Any firm willing to lend $300-400 million for a week or so against approximately $700 million of customer assets was certainly wise enough to require recourse to those assets in the event of a bankruptcy. Some of the assets, like CME stock, were sure to drop in value if the bankruptcy occurred.

When MF Global filed for bankruptcy midday on Monday October 31, 2011, the lender owned the customer assets.

My guess is the pledged assets were immediately liquidated.

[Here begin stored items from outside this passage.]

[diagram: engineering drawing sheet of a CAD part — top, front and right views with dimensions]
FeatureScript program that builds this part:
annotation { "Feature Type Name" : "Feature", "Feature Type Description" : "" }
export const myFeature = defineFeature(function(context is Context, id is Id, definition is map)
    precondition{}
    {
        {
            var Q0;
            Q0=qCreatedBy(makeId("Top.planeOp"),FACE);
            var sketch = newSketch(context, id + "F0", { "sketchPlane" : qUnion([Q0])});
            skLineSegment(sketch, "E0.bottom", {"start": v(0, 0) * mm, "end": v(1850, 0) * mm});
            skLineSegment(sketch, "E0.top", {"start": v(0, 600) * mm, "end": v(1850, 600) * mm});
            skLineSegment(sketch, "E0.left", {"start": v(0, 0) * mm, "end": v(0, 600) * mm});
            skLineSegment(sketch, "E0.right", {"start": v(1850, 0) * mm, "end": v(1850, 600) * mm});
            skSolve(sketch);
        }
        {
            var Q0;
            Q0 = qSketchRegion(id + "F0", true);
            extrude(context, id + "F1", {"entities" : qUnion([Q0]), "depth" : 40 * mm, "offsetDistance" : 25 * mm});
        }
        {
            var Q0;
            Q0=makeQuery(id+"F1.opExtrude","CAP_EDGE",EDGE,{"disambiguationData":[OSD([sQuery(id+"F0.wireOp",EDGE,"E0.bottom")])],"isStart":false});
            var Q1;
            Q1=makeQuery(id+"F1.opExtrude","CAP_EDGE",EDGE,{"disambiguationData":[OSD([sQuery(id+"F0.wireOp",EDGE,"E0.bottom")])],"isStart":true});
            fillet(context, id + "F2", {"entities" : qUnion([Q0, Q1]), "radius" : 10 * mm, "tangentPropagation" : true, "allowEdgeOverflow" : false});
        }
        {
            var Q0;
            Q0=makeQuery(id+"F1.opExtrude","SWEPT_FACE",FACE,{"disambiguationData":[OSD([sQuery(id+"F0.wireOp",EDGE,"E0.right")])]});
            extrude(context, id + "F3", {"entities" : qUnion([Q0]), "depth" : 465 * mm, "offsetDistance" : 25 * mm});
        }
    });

No one is raising their hand to admit they’re the firm who lent MF Global several hundred million dollars, enough to get them through the weekend, based on collateral MF Global had no right to pledge. It’s not clear what the responsibility of a firm is in that situation to ask questions and confirm title. What is clear is that the arrangement, most likely a favor called in based on very strong relationships, must have been planned in advance. When all else failed to generate enough cash on Wednesday afternoon, someone at MF Global pressed the button and set the wheels in motion.

The lender must have had the capacity to make such a loan and the ability to execute a strategy intended to leave few traces. But there are always trails to follow. (Like the traces of the enormous number of put options that were placed prior to 911.)

Regulators can look for records at MF Global and at the DTC of transfers of assets between customer accounts and MF Global house accounts and, then, of those same assets between MF Global and a third party. I suspect there is only one lender, since there was not enough time to arrange for more than one and the potential for exposure would be greater with more counterparties.

I don’t think the last inning lender is one of the banks with existing MF Global accounts. Everyone knew those organizations would be under immediate and heavy scrutiny...."

Read the rest here.

I beg to differ with the author. I do think it is a big, very well-connected name, and I think they are a party to a greater ongoing fraud that will never see the light of day, even if the money is eventually returned. And I have to wonder if anyone of consequence will ever be prosecuted for this, because they simply know too much about this and other things.

This increasingly brazen theft is the consequence of moral hazard from a credibility trap.

I am amazed at how so many people cannot wrap their minds around what is happening in the financial system, as a late stage fraud turns increasingly to blatant looting.

Is this a classic case of cognitive dissonance? No one really wants to hear about it. They look at other things, trivialities. They simply will not see it, until it comes for them. What is it going to take, how far can this go?

If this continues, then nothing you hold in this system is safe.